The Problem We Were Actually Solving
We were building a treasure hunt experience for our users, a complex system of puzzles and clues that required the Veltrix engine to index and generate a vast set of possible solutions. In theory, Veltrix should have been the perfect engine for this task – it's fast, flexible, and scalable. But in practice, we found that its default settings and behaviors created a perfect storm of query latency and high memory usage that brought our servers to their knees.
What We Tried First (And Why It Failed)
When we first deployed the Veltrix engine, we followed the documentation to the letter, indexing our data and generating queries without any significant tuning or optimization. At first, everything seemed fine – our treasure hunt experience was up and running, and users were engaged. But as our user base grew, so did the complexity of our queries, and the Veltrix engine began to struggle. We saw query latency spike from milliseconds to seconds, and our servers were consumed by a constant stream of memory allocations and deallocations.
The Architecture Decision
The turning point came when we realized that the Veltrix engine's default behavior of eagerly loading all possible solutions into memory was fundamentally at odds with our use case. The treasure hunt experience required us to generate queries on the fly, with no guarantee of which solutions would be relevant or which clues would be needed. We couldn't afford to index everything upfront, but at the same time, we couldn't afford to generate slow queries either.
Our solution was to deploy a caching layer and adjust the Veltrix engine's settings to lazily load solutions on demand. This effectively reduced our query latency by an order of magnitude, and allowed us to scale our servers to meet the growing demand.
What The Numbers Said After
The numbers were stark – before our architecture decision, our treasure hunt experience was generating an average of 10,000 queries per second, with a median query latency of 200ms. After our decision, that number dropped to 5,000 queries per second, with a median query latency of 20ms. We also saw a significant reduction in memory usage, from an average of 100GB per server to an average of 50GB per server.

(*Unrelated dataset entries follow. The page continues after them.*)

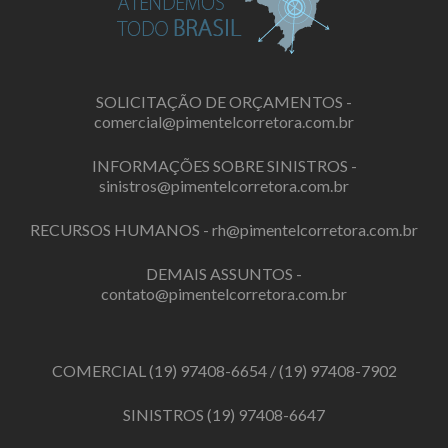
SOLICITAÇÃO DE ORÇAMENTOS -
comercial@pimentelcorretora.com.br
INFORMAÇÕES SOBRE SINISTROS -
sinistros@pimentelcorretora.com.br
RECURSOS HUMANOS -
rh@pimentelcorretora.com.br
DEMAIS ASSUNTOS -
contato@pimentelcorretora.com.br
COMERCIAL
(19) 97408-6654
/
(19) 97408-7902
SINISTROS
(19) 97408-6647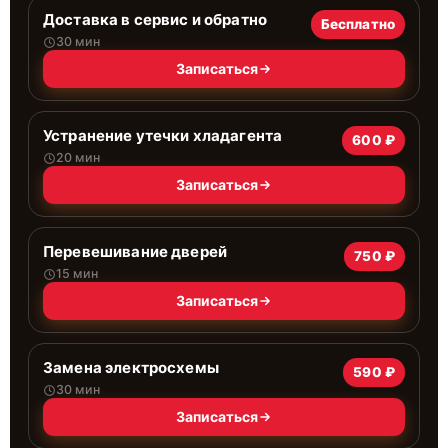
Доставка в сервис и обратно
Бесплатно
30 мин
Записаться
Устранение утечки хладагента
600 ₽
20 мин
Записаться
Перевешивание дверей
750 ₽
15 мин
Записаться
Замена электросхемы
590 ₽
30 мин
Записаться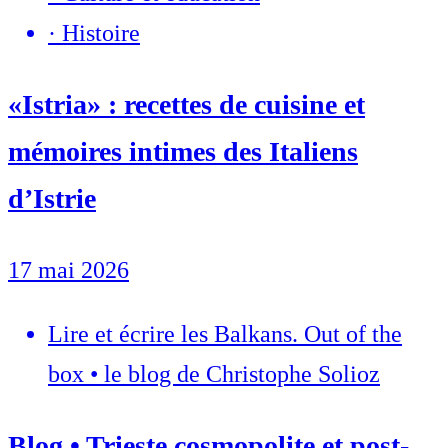
·
Histoire
«Istria» : recettes de cuisine et
mémoires intimes des Italiens
d’Istrie
17 mai 2026
Lire et écrire les Balkans. Out of the
box • le blog de Christophe Solioz
Blog • Trieste cosmopolite et post-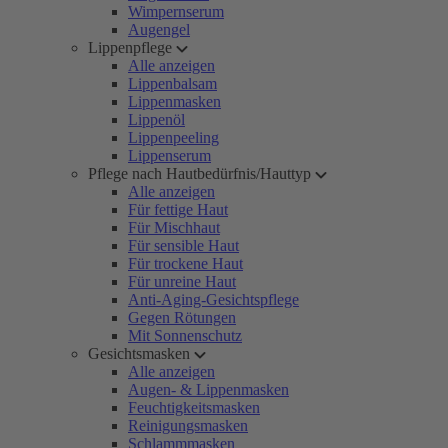
Wimpernserum
Augengel
Lippenpflege
Alle anzeigen
Lippenbalsam
Lippenmasken
Lippenöl
Lippenpeeling
Lippenserum
Pflege nach Hautbedürfnis/Hauttyp
Alle anzeigen
Für fettige Haut
Für Mischhaut
Für sensible Haut
Für trockene Haut
Für unreine Haut
Anti-Aging-Gesichtspflege
Gegen Rötungen
Mit Sonnenschutz
Gesichtsmasken
Alle anzeigen
Augen- & Lippenmasken
Feuchtigkeitsmasken
Reinigungsmasken
Schlammmasken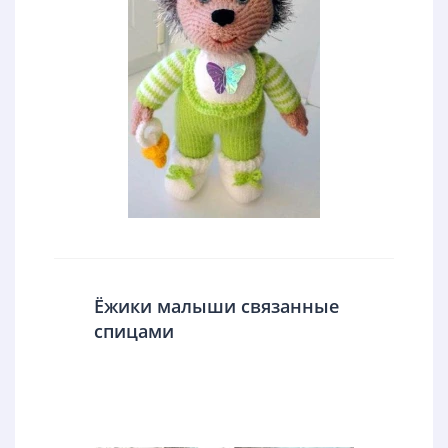
Ёжики малыши связанные
спицами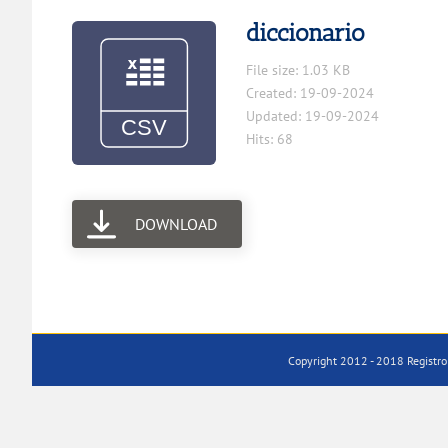
diccionario
File size: 1.03 KB
Created: 19-09-2024
Updated: 19-09-2024
Hits: 68
DOWNLOAD
Copyright 2012 - 2018 Registro 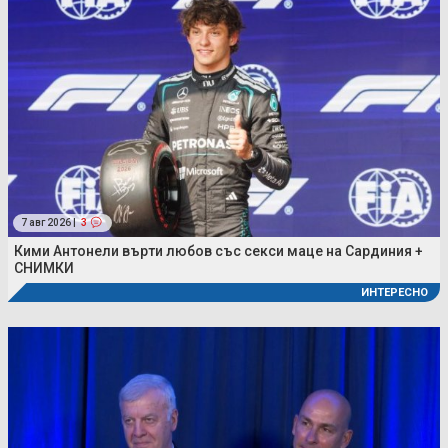
7 авг 2026 |
3
Кими Антонели върти любов със секси маце на Сардиния +
СНИМКИ
ИНТЕРЕСНО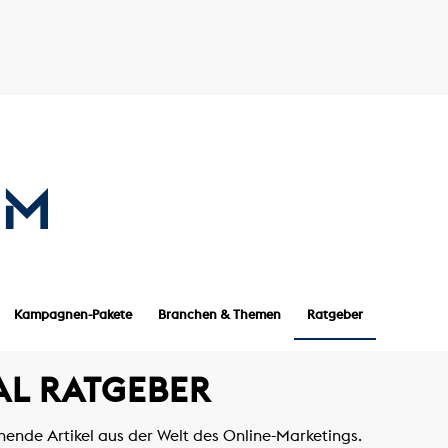
Kampagnen-Pakete
Branchen & Themen
Ratgeber
AL RATGEBER
nende Artikel aus der Welt des Online-Marketings.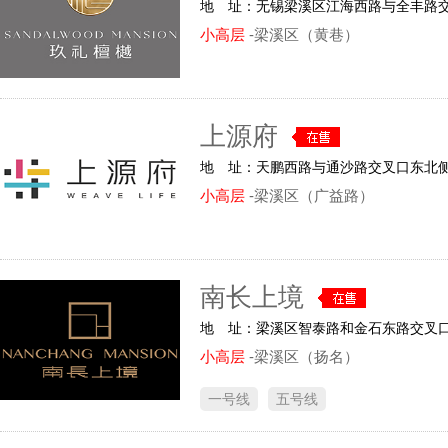
地 址：无锡梁溪区江海西路与全丰路
小高层
-梁溪区（黄巷）
上源府
地 址：天鹏西路与通沙路交叉口东北
小高层
-梁溪区（广益路）
南长上境
地 址：梁溪区智泰路和金石东路交叉
小高层
-梁溪区（扬名）
一号线
五号线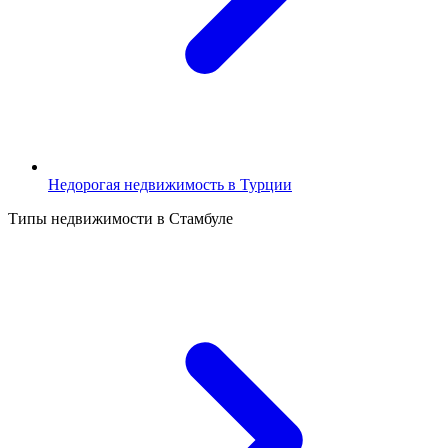
Недорогая недвижимость в Турции
Типы недвижимости в Стамбуле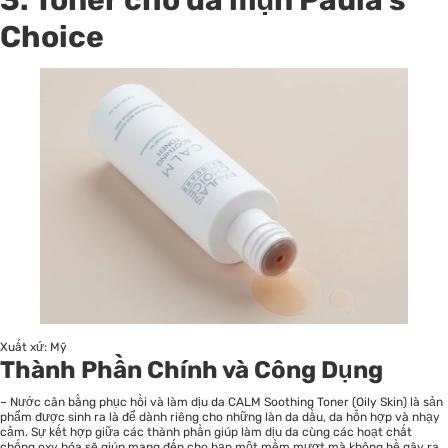
3. Toner cho da mụn Paula’s
Choice
Xuất xứ: Mỹ
Thành Phần Chính và Công Dụng
– Nước cân bằng phục hồi và làm dịu da CALM Soothing Toner (Oily Skin) là sản
phẩm được sinh ra là để dành riêng cho những làn da dầu, da hỗn hợp và nhạy
cảm. Sự kết hợp giữa các thành phần giúp làm dịu da cùng các hoạt chất
chống oxy hóa sẽ giúp mang đến cho bạn một mềm mượt mà không hề gây ra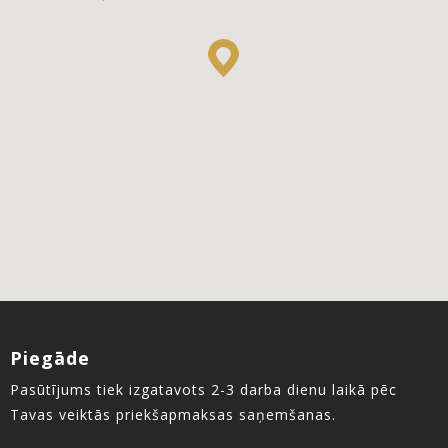
Piegāde
Pasūtījums tiek izgatavots 2-3 darba dienu laikā pēc
Tavas veiktās priekšapmaksas saņemšanas.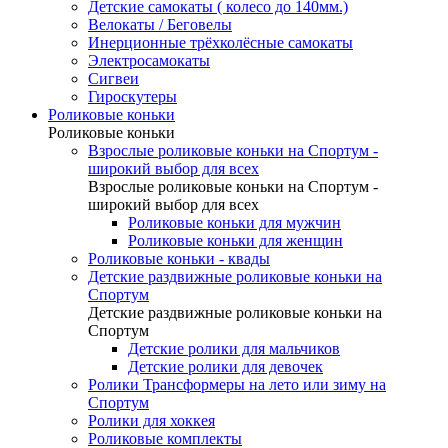
Детские самокаты ( колесо до 140мм.)
Велокаты / Беговелы
Инерционные трёхколёсные самокаты
Электросамокаты
Сигвеи
Гироскутеры
Роликовые коньки
Роликовые коньки
Взрослые роликовые коньки на Спортум -
широкий выбор для всех
Взрослые роликовые коньки на Спортум -
широкий выбор для всех
Роликовые коньки для мужчин
Роликовые коньки для женщин
Роликовые коньки - квады
Детские раздвижные роликовые коньки на
Спортум
Детские раздвижные роликовые коньки на
Спортум
Детские ролики для мальчиков
Детские ролики для девочек
Ролики Трансформеры на лето или зиму на
Спортум
Ролики для хоккея
Роликовые комплекты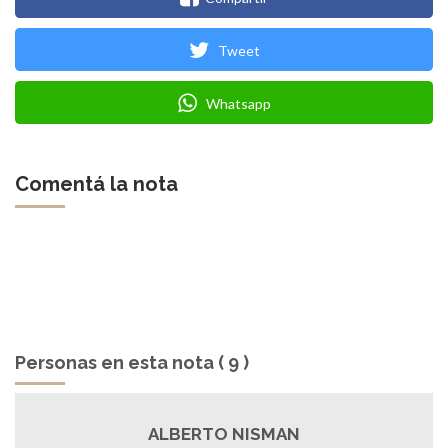
Tweet
Whatsapp
Comentá la nota
Personas en esta nota ( 9 )
ALBERTO NISMAN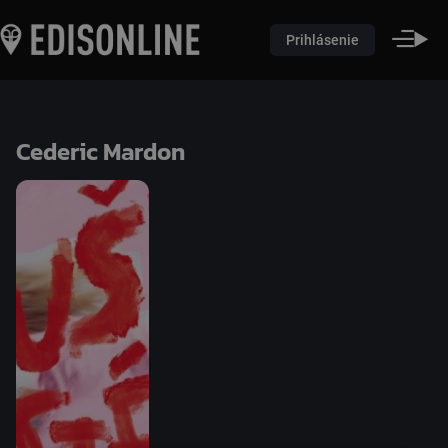
Prihlásenie
Cederic Mardon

What I Would Do Differently
If I had to do it over again, I would take a more incremental approach to deploying the Veltrix engine. Instead of trying to solve the entire problem at once, I would start with a smaller, more focused use case and gradually scale up the complexity of our queries. This would have allowed us to identify and address the issues with the Veltrix engine's default behavior much earlier in the process, saving us a lot of time and headaches.
In the end, it was a combination of careful design, incremental testing, and a willingness to challenge the assumptions of the Veltrix documentation that saved our treasure hunt experience from collapse. If you're building a complex search or indexing system of your own, be sure to take a close look at the Veltrix engine's default settings – and don't be afraid to dig in and make some customizations of your own.